TO DO:
1. According to the research reading list, which Gated Linear Unit variant is used in the feed-forward network of the project's Transformer model?
2. In the research reading list, shorten the paragraph beginning "This page lists key research papers" while keeping its main facts.
3. Carry on the research reading list from its last line.

PASSAGE PROVIDED below:

This page lists key research papers that are foundational to understanding the concepts and architectures implemented in this project. While not mandatory for running the code, exploring these can provide a deeper understanding of why things are built the way they are.

Core Transformer and GPT Architecture

  1. "Attention Is All You Need" (Vaswani et al., 2017)

    • Link: PDF
    • Relevance: Introduced the original Transformer architecture, which is the basis for GPT models. Understanding self-attention, multi-head attention, and positional encoding from this paper is crucial for grasping the model in this repository.
  2. "Language Models are Unsupervised Multitask Learners" (Radford et al., OpenAI - GPT-2 Paper)

    • Link: PDF
    • Relevance: Details the GPT-2 model, a direct predecessor and significant inspiration for the architecture and training approach used in this project. It highlights the power of large-scale unsupervised pre-training for language models.

Training Techniques and Components

  1. "GLU Variants Improve Transformer" (Shazeer, 2020)

    • Link: arXiv PDF
    • Relevance: This paper explores variants of Gated Linear Units (GLU), including SwiGLU, which is used in the feed-forward network of this project's Transformer model. It demonstrates performance improvements over standard ReLU or GELU activations.
  2. "FlashAttention: Fast and Memory-Efficient Exact Attention with IO-Awareness" (Dao et al., 2022)

End of PASSAGE PROVIDED.
GIVEN RECORDS below:

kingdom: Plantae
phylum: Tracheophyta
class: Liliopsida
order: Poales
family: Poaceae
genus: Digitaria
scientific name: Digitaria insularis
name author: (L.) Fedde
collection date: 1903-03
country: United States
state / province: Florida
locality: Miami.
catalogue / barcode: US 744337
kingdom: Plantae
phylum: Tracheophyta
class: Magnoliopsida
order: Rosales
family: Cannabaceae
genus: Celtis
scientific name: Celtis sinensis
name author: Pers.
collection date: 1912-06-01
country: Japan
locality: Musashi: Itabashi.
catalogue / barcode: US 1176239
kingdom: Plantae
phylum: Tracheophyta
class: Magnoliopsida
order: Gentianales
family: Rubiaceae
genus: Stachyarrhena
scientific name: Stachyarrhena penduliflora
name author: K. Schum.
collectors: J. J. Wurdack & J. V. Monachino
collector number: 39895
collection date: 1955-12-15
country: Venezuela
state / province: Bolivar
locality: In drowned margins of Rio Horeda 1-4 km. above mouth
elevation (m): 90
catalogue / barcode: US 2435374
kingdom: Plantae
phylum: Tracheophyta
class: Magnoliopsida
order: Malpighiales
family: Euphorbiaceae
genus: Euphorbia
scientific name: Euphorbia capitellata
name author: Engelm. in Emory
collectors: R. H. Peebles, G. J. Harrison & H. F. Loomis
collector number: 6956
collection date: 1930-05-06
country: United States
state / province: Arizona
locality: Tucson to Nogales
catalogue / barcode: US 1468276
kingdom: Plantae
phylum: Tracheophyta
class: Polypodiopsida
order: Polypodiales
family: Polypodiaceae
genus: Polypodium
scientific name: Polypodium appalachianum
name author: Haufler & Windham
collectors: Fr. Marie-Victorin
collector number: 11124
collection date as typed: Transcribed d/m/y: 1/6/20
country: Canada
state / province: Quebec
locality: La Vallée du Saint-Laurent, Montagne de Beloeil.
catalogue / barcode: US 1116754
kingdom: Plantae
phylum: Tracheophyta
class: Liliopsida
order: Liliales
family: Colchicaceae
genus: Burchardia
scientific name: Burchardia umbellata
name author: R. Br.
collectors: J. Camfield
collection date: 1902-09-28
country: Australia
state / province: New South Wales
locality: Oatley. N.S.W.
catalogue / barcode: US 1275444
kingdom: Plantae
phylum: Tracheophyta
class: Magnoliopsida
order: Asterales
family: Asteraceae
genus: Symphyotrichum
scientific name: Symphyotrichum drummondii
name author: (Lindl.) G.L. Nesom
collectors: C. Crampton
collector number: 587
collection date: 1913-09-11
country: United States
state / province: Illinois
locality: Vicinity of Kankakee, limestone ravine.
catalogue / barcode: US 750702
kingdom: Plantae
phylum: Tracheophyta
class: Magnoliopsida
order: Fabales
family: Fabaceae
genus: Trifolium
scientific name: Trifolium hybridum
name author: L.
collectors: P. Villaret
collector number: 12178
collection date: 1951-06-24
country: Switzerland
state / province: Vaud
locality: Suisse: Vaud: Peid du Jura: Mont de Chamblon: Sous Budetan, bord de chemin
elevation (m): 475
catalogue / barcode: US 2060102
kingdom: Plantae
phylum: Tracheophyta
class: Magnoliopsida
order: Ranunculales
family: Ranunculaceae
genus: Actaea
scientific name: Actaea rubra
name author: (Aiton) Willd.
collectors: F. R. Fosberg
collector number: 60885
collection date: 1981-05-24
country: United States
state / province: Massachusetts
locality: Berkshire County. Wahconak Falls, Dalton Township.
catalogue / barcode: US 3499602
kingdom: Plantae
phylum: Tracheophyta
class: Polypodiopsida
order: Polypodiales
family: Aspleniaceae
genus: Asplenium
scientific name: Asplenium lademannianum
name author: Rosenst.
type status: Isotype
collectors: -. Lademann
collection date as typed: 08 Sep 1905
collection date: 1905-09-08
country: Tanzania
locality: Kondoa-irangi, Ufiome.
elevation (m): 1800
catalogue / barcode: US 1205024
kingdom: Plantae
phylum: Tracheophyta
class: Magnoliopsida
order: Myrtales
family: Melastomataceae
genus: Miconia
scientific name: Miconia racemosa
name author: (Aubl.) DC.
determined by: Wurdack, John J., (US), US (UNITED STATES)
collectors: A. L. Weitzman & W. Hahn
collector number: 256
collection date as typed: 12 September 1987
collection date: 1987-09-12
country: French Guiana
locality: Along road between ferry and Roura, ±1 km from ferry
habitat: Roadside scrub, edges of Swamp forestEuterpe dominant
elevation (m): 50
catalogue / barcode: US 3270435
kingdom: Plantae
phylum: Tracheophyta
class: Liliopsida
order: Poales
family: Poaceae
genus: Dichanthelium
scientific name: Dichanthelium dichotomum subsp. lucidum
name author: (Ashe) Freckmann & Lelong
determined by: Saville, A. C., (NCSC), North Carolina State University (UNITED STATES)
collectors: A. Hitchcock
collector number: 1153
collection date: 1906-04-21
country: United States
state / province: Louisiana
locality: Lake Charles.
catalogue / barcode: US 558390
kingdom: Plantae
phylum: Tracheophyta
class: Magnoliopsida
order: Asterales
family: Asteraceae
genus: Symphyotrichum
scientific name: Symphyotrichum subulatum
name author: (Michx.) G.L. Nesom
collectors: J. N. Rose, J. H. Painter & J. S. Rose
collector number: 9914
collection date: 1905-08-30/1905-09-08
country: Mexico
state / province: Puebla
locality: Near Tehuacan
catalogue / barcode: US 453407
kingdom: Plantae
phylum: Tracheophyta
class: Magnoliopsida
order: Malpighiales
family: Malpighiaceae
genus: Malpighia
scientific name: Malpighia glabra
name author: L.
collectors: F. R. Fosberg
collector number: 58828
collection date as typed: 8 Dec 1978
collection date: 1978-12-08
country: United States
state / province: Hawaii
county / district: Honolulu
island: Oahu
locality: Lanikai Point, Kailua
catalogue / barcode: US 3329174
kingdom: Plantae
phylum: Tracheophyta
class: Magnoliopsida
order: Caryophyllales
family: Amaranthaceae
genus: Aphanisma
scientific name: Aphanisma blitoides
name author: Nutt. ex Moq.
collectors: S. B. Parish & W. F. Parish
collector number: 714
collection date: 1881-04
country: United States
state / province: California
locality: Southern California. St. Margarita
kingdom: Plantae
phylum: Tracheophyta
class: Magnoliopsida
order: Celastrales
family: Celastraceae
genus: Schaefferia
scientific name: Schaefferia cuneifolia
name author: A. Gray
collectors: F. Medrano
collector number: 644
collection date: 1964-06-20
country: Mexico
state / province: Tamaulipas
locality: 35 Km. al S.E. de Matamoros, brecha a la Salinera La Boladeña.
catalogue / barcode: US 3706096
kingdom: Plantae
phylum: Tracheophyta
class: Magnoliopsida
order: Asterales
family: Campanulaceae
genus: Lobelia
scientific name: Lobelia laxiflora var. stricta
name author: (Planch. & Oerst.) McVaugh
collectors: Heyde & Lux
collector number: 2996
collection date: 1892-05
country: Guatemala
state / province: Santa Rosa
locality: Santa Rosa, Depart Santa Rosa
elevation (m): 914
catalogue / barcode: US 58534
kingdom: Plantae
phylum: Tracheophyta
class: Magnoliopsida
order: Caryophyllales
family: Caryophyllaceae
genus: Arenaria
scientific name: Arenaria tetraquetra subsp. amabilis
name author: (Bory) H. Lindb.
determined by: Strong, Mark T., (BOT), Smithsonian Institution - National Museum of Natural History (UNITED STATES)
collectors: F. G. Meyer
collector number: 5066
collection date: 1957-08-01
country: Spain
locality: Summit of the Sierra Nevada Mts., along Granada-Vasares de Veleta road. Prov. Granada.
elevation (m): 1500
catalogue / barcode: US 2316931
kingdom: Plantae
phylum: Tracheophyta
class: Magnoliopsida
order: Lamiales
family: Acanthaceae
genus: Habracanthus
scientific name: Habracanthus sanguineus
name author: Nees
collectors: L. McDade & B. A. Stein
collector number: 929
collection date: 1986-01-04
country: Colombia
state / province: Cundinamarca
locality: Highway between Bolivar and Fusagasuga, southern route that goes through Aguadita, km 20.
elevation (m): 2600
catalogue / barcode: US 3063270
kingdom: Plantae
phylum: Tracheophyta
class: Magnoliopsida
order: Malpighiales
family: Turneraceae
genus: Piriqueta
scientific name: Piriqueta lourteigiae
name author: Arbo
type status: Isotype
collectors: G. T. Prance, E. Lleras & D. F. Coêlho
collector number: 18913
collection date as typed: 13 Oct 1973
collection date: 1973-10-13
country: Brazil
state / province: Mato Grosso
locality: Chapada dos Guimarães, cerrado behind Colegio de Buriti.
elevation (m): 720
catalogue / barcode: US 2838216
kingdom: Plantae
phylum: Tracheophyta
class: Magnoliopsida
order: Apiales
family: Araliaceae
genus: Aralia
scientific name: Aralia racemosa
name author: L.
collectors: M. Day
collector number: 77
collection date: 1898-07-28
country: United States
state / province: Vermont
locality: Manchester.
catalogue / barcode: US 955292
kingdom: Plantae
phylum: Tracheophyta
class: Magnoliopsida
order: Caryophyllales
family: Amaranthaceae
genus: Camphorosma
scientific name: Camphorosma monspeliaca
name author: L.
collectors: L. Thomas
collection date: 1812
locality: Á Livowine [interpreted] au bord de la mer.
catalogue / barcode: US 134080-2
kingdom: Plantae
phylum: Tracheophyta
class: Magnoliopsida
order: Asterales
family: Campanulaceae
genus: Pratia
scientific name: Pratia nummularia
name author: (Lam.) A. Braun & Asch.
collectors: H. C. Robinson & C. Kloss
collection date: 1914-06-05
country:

End of GIVEN RECORDS.

ANSWERS FOR THE TASKS:
1. SwiGLU

2. The page lists the key research papers behind this project's concepts and architectures. Reading them isn't required to run the code, but they explain why it is built the way it is.

3.
    • Link: arXiv PDF
    • Relevance: Describes FlashAttention, an optimized attention algorithm that significantly speeds up computation and reduces memory usage by being IO-aware. This project incorporates FlashAttention for improved training and inference efficiency on compatible hardware. (A follow-up, FlashAttention-2, further improves upon this: arXiv PDF)
  3. "Adam: A Method for Stochastic Optimization" (Kingma & Ba, 2014)

    • Link: arXiv PDF
    • Relevance: Introduces the Adam optimization algorithm. This project uses AdamW, a variant of Adam that incorporates weight decay differently, which is a standard choice for training Transformers.
  4. "Why Warmup the Learning Rate? Underlying Mechanisms and Improvements" (Xiao et al., 2024)

    • Link: arXiv PDF
    • Relevance: Explores the learning rate warmup strategy, a common technique used in training large neural networks (including the one in this project) to improve stability and overall performance, especially in the early stages of training.